*Text for analysis*
There is evidence of at least three major gravitational landslides that have affected El Hierro in the last few hundred thousand years. The most recent of these was the 'El Golfo' landslide that occurred about 15 thousand years ago, involving collapse of the northern flank of the island. The landslide formed the El Golfo valley and created a debris avalanche with a volume of 150-180 km^{3}. Turbidite deposits related to this landslide have been recognized in drill cores from the Agadir Basin to the north of the Canary Islands. Detailed analysis of these deposits suggests that the slope failure did not occur as a single event but a series of smaller failures over a period of hours or days. Local tsunami are likely to have been triggered by these landslides but no evidence has been found to confirm this. Tanganasoga formed near the top of the El Golfo landslide headwall, on the upper part of the north-facing scarp slope.

==Recent volcanic activity==
Perhaps as a mark of the island's relative isolation, only one eruption has ever been recorded on the island, from the Volcan de Lomo Negro vent of Tanganasoga in 1793. The eruption lasted a month.

It is considered that the 2011-2012 El Hierro eruption at La Restinga in the southernmost part of the island is a vent of Tanganasoga. Swift deformation of Tanganasoga was recorded during the October 2011-March 2012 eruptive phase of this volcanic activity, and in June 2012 a new phase was heralded by earthquakes and rapid deformation upwards and outwards of Tanganasoga, indicating the deep-seated movement of magma below.

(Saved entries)
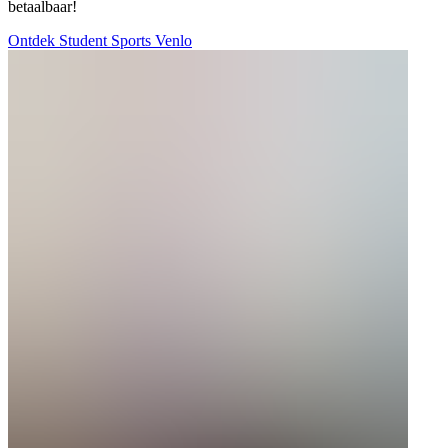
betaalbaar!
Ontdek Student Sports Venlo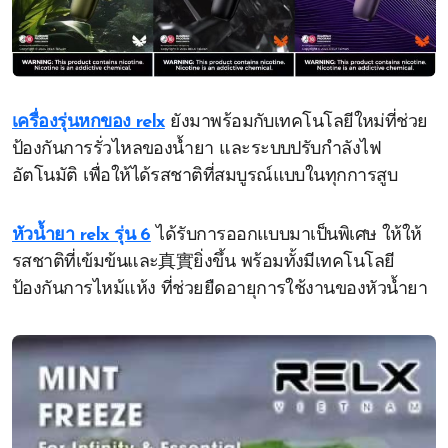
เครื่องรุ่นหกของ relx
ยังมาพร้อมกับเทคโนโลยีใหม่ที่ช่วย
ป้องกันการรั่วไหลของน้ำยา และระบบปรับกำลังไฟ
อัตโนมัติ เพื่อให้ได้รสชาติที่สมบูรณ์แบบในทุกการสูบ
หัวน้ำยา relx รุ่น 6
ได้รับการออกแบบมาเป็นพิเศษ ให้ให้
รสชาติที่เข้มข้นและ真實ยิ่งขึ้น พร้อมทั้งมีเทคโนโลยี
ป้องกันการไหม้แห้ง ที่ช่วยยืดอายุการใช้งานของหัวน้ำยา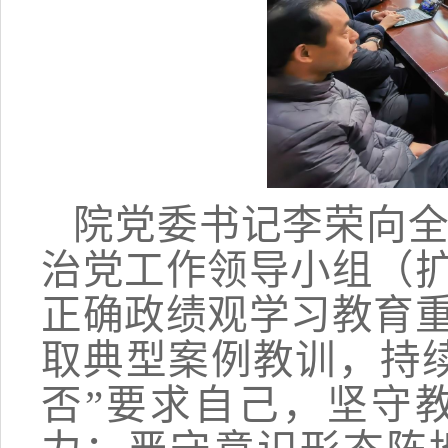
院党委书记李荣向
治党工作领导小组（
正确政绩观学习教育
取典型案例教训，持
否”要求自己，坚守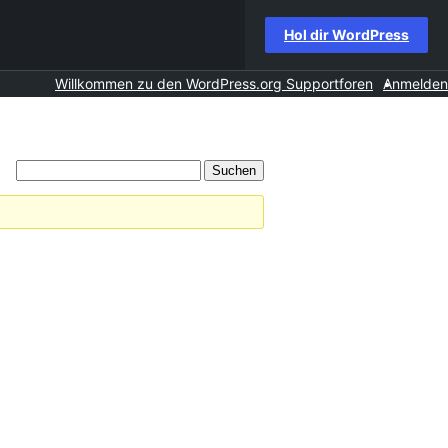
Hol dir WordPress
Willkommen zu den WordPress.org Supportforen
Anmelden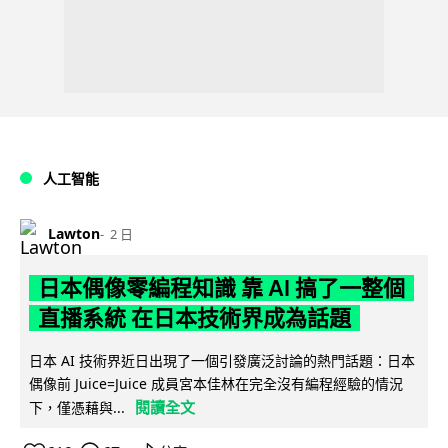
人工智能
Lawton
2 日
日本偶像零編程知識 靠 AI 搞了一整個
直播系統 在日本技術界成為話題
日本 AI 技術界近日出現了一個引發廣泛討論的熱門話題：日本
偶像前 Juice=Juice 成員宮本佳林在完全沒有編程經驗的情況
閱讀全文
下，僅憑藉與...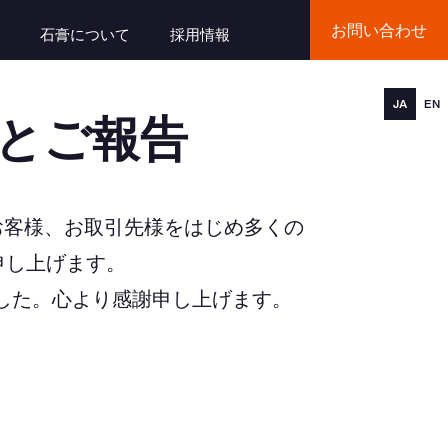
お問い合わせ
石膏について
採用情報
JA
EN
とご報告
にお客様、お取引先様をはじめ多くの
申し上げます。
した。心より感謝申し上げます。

---

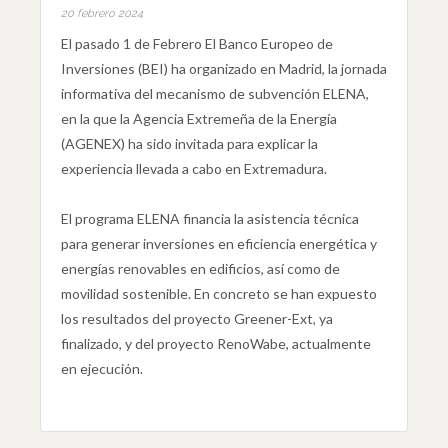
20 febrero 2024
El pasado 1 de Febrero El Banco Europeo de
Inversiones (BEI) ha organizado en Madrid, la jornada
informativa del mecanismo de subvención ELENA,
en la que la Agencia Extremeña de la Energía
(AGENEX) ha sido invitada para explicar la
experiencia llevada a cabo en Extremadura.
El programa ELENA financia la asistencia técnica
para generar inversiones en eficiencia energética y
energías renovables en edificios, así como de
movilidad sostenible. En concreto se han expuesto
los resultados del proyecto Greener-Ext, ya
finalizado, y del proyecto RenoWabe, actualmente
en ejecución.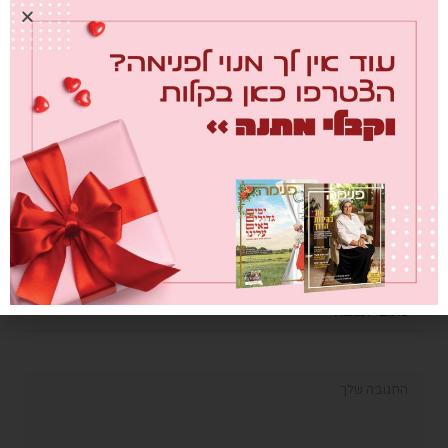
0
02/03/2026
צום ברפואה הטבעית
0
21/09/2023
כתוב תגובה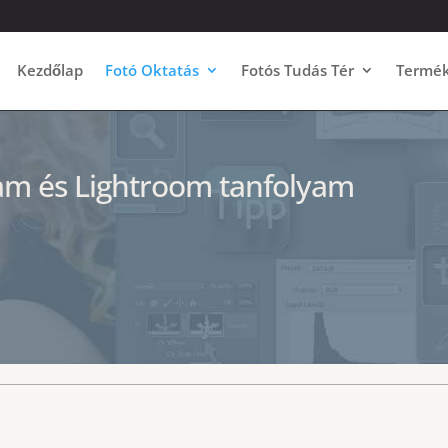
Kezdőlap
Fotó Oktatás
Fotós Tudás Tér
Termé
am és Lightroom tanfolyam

*Task goal*
Answer these questions from the passage on El Hierro's volcanic history.
1. About how long ago did the El Golfo landslide occur?
2. How long did the 1793 eruption from the Volcan de Lomo Negro vent last?
3. In what part of the island is La Restinga located?

*Finished task*
1. About 15 thousand years ago.
2. A month.
3. In the southernmost part of the island.